__What is required__.
Reproduce word for word the stretch of the Boba Fett movie thread that starts at "## MartialHorror (May 24, 2018)" and stops after "T (May 24, 2018)".

__Source extract__.
┄┄┄┄┄┄

# Boba Fett: A Star Wars Story (TBA)



## Sennin of Hardwork (May 24, 2018)

> *'Star Wars': Boba Fett Movie in the Works With James Mangold (Exclusive)*
> 
> The hunt is on.
> 
> ...


----------



## Ghost_of_Gashir (May 24, 2018)

inb4 Boba Fett is a transgender clone sexually attracted to porgs.

Reactions: Funny 1


----------



## ATastyMuffin (May 24, 2018)

This is fucking lame lol


----------



## Pocalypse (May 24, 2018)



Reactions: Funny 1


----------



## Shiba D. Inu (May 24, 2018)

i dont mind more SW spin-offs at all, but always thought Fett is overrated

Reactions: Agree 1


----------



## MartialHorror (May 24, 2018)

Meh, interests me more than a Han Solo or even an Obi Wan spin-off...although I feel it comes down to what kind of movie it is.

Bobba Fett was designed after Clint Eastwood's 'Man with No Name' persona, so it should stylistically play out like a Spaghetti Western. I'm always down for those...especially when they take place IN SPACE. But seriously...too many God damned spin offs.


----------



## Mider T (May 24, 2018)

An uninteresting character...I'll watch it though.


----------



## Rukia (May 24, 2018)




----------



## MShadows (May 25, 2018)

I never saw the hype behind Boba Fett. He was a silent assassin that got fucked in the lamest fashion.

He got more exposure and development as a kid, but that's about it. 

No feats worthy of the greatest bounty hunter title.


----------



## MartialHorror (May 25, 2018)

MShadows said:


> I never saw the hype behind Boba Fett. He was a silent assassin that got fucked in the lamest fashion.
> 
> He got more exposure and development as a kid, but that's about it.
> 
> No feats worthy of the greatest bounty hunter title.



He looks cool and had no problems talking back to Vader. Unfortunately, his character existed to be a gag, just as Snoke existed to be a red herring. Apparently the EU brought him back.

┄┄┄┄┄┄

__Data section__.
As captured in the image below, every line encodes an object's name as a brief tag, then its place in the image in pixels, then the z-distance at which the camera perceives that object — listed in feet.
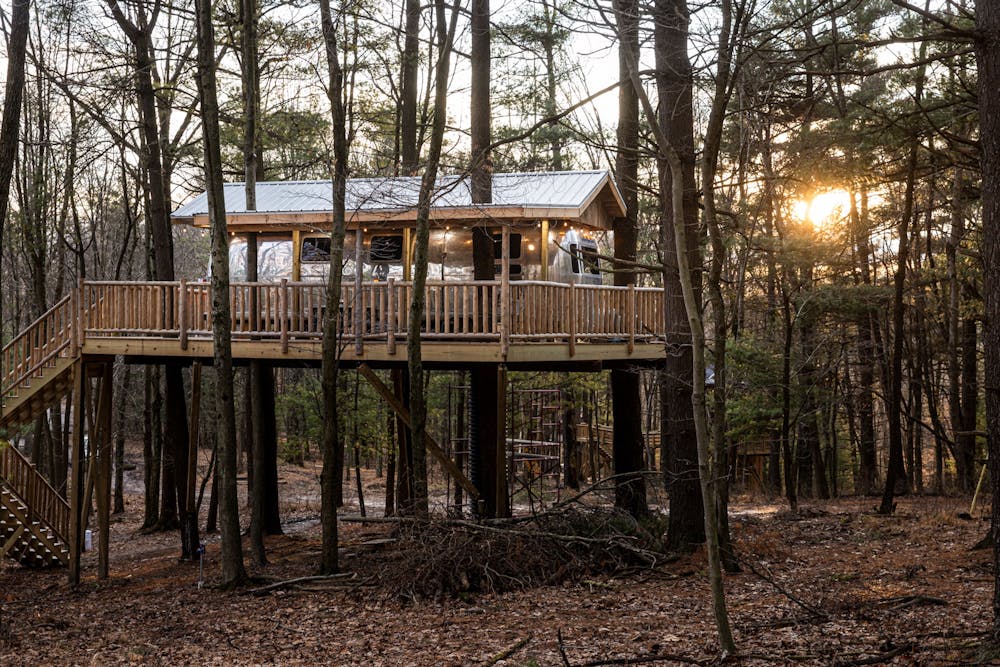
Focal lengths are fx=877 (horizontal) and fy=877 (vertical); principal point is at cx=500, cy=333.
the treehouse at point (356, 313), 43.42
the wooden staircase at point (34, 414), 47.50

┄┄┄┄┄┄

__Answer box__.
## MartialHorror (May 24, 2018)

Meh, interests me more than a Han Solo or even an Obi Wan spin-off...although I feel it comes down to what kind of movie it is.

Bobba Fett was designed after Clint Eastwood's 'Man with No Name' persona, so it should stylistically play out like a Spaghetti Western. I'm always down for those...especially when they take place IN SPACE. But seriously...too many God damned spin offs.


----------



## Mider T (May 24, 2018)